- Job: Strip the pictures, then copy the remaining data exactly as it stands.

- Data for the task:
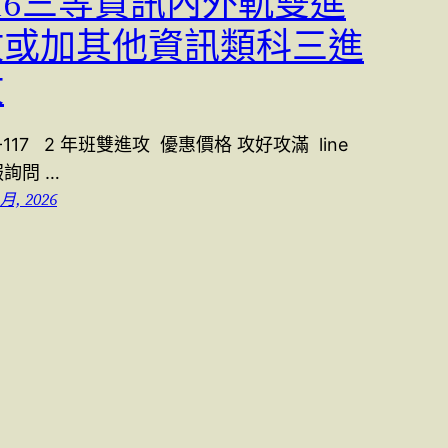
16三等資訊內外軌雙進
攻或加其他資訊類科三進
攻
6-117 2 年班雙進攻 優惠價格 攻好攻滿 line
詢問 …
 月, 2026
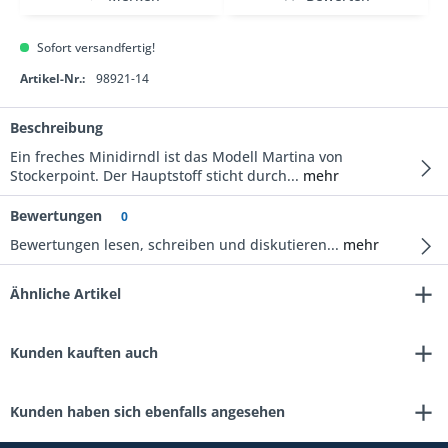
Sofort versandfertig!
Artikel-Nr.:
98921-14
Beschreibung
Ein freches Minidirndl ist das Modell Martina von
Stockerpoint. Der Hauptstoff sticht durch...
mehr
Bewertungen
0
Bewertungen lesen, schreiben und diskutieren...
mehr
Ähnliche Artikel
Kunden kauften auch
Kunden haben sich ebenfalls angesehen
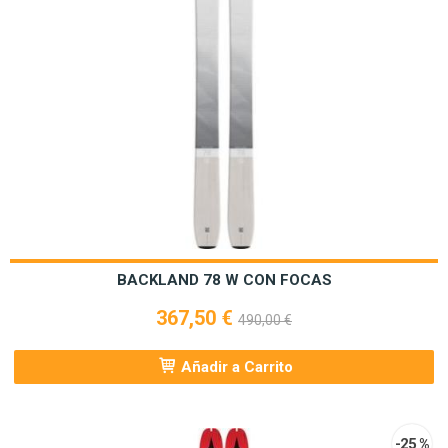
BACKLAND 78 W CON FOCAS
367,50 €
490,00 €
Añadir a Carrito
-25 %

- Exercise solution:
16三等資訊內外軌雙進
攻或加其他資訊類科三進
攻
6-117 2 年班雙進攻 優惠價格 攻好攻滿 line
詢問 …
 月, 2026
Sofort versandfertig!
Artikel-Nr.:
98921-14
Beschreibung
Ein freches Minidirndl ist das Modell Martina von
Stockerpoint. Der Hauptstoff sticht durch...
mehr
Bewertungen
0
Bewertungen lesen, schreiben und diskutieren...
mehr
Ähnliche Artikel
Kunden kauften auch
Kunden haben sich ebenfalls angesehen
BACKLAND 78 W CON FOCAS
367,50 €
490,00 €
Añadir a Carrito
-25 %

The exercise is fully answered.